[Passage to read]

As previously disclosed, on August 20, 2023, the Company entered into an Agreement and Plan of Merger (the “Merger Agreement”) with LEO US Holding, Inc., a Delaware corporation (“Parent”), LEO Spiny Merger Sub, Inc., a Delaware corporation and direct, wholly-owned subsidiary of Parent (“Merger Sub”) and LEO Pharma A/S, a Danish Aktieselskab , providing for, among other things, the merger of Merger Sub with and into the Company (the “Merger”), with the Company surviving the Merger as a wholly-owned subsidiary of Parent.  Pursuant to a Bridge Loan Agreement dated August 30, 2023, as amended on October 27, 2023, Parent has loaned the Company $6.5 million to date.

 

The Company scheduled a special meeting of stockholders for October 16, 2023 (the “Special Meeting”) to approve the Merger Agreement, with the closing of the Merger to be completed as promptly as practicable after obtaining such approval. On October 16, 2023, the Company convened and adjourned the Special Meeting to October 30, 2023 as there were insufficient votes for approval of the Merger.  On October 30, 2023, the Company reconvened and adjourned the Special Meeting to November 17, 2023 because the vote for approval of the Merger was still short of the majority of the Company’s outstanding shares of common stock required for approval.  Either party will have the right to terminate the Merger Agreement if shareholder approval is not obtained at the November 17 Special Meeting.

 

Due to the considerable time and resources the Company’s management is devoting to the Special Meeting and alternatives available to the Company dependent on whether or not shareholder approval is obtained, the Company does not have the funds or personnel necessary to prepare and file the Form 10-Q on or before the November 14, 2023 due date which has also resulted in the Company's auditors being unable to complete their review.  

 

The Company cannot at this time estimate when it will be able to file its Form 10-Q for the quarter ended September 30, 2023.

 

PART IV OTHER INFORMATION

 

(1)

Name and telephone number of person to contact in regard to this notification

 
 

Joseph Lucchese

 

(908)

[/Passage to read]

Instructions
1 – Render this sentence from the filing in Spanish: "The Company cannot at this time estimate when it will be able to file its Form 10-Q for the quarter ended September 30, 2023."
2 – According to the filing, to what date was the Special Meeting adjourned when it was reconvened on October 30, 2023?
3 – Quote the filing word for word from "Due to the considerable" to "September 30, 2023.".
Rely only on the filing when you respond.

[Given data]

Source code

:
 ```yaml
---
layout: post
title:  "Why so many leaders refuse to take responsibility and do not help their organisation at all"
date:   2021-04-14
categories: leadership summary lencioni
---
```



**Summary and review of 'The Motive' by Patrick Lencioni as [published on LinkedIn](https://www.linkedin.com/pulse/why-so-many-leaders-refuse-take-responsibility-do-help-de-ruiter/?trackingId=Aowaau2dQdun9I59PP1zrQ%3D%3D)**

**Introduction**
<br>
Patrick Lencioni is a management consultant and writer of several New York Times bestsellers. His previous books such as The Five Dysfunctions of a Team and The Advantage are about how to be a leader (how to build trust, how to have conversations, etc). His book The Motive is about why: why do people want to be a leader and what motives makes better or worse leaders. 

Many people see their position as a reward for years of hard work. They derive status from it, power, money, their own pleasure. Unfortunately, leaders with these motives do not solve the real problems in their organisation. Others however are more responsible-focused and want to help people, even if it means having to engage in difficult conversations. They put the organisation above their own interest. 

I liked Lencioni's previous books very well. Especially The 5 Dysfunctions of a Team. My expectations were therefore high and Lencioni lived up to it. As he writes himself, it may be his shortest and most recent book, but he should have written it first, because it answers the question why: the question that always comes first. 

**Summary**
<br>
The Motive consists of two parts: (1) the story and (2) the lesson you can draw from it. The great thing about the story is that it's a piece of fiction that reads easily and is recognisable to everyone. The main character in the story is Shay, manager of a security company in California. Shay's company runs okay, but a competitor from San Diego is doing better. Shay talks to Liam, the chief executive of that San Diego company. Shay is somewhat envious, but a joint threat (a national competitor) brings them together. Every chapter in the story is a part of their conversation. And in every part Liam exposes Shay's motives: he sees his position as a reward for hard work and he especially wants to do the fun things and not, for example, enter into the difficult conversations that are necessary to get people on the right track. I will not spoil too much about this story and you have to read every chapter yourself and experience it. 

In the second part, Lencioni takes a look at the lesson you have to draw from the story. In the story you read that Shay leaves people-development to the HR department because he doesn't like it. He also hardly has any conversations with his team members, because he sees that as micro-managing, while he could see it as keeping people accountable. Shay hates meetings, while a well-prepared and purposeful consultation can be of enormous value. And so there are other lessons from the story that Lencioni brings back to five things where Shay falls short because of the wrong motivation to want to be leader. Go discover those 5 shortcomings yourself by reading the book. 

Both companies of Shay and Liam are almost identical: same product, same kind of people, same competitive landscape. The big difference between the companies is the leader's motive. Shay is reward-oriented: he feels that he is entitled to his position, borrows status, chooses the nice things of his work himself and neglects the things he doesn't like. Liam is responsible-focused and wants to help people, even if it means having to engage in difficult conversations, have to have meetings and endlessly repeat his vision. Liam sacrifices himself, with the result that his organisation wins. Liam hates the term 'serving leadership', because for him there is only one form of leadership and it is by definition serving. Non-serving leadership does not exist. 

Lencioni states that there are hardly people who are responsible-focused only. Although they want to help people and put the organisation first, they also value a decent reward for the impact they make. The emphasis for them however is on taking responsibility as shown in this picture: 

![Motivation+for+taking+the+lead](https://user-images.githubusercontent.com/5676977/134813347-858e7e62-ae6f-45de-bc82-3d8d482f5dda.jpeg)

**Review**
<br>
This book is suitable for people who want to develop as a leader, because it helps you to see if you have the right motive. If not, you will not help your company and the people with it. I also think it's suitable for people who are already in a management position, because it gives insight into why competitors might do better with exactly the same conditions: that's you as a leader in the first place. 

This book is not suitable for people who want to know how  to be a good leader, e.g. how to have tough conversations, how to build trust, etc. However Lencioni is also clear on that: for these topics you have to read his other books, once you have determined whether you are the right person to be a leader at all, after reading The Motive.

[/Given data]

Results by task
1 – La Compañía no puede estimar en este momento cuándo podrá presentar su Formulario 10-Q correspondiente al trimestre finalizado el 30 de septiembre de 2023.

2 – November 17, 2023.

3 –
Due to the considerable time and resources the Company’s management is devoting to the Special Meeting and alternatives available to the Company dependent on whether or not shareholder approval is obtained, the Company does not have the funds or personnel necessary to prepare and file the Form 10-Q on or before the November 14, 2023 due date which has also resulted in the Company's auditors being unable to complete their review.  

 

The Company cannot at this time estimate when it will be able to file its Form 10-Q for the quarter ended September 30, 2023.